There are many, many ride sharing companies springing up across the globe. Several are now household names in many cities: Uber in many countries, Lyft in the US, Didi Chuxing in China and Ola in India. For South East Asia, many people know of – and use – Grab whilst in Brazil it is a company called 99.
Many of the established companies own stakes in the others: Uber had for several years, a stake in some of the Asian ride share companies and Didi owned part of 99. After Uber’s failed attempt to break into the China market, they sold that business to Didi as well.
However, all of these companies have a connection to one central financier: Softbank, a Japanese investment company with fingers in many industries and markets. Estimates in a recent article published by The Economist magazine suggest that 90% of all global ride share journeys are with companies partly owned by Softbank. By the way that is over 40 million rides per day!
So, with an industry that is still evolving and highly competitive, Softbank has used a Monopoly™ game strategy to ensure that whoever wins the majority of the market will be one of theirs. That means that when this industry starts to make more profits globally, Softbank will start earning big dollars.
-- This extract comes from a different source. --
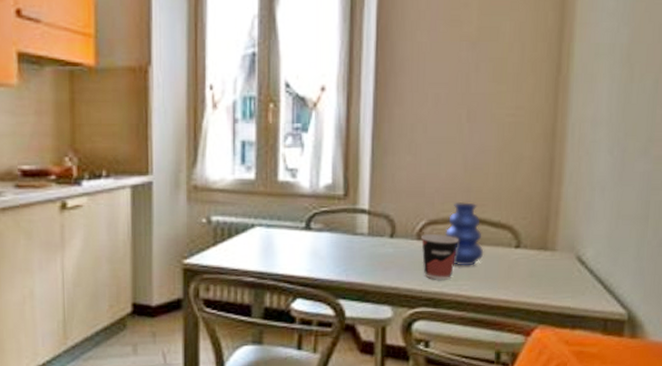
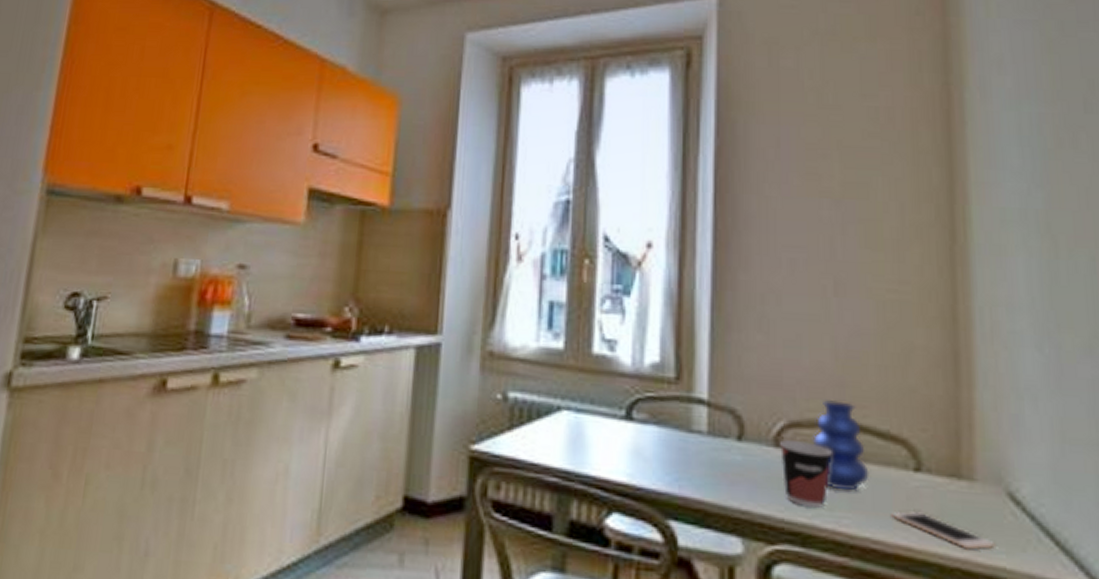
cell phone: none [497,276,566,298] -> present [891,511,997,550]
As the market is still volatile, Softbank has been able to use its investor power to demand each of its investments change strategy. With Uber, they have successfully persuaded them to stop its global expansion and concentrate on its core markets to reduce the losses in readiness for a planned public offering. They have also been bordering on monopolistic and cartel behaviour by encouraging competing companies (that they have investments in) to stop their price wars and to help increase fares – that is not good for the consumer. That encouragement has been described by Softbank as “advice”!
Ultimately, Softbank wants ride sharing to become autonomous because they see that path as being the least cost model – and that means more profits for them.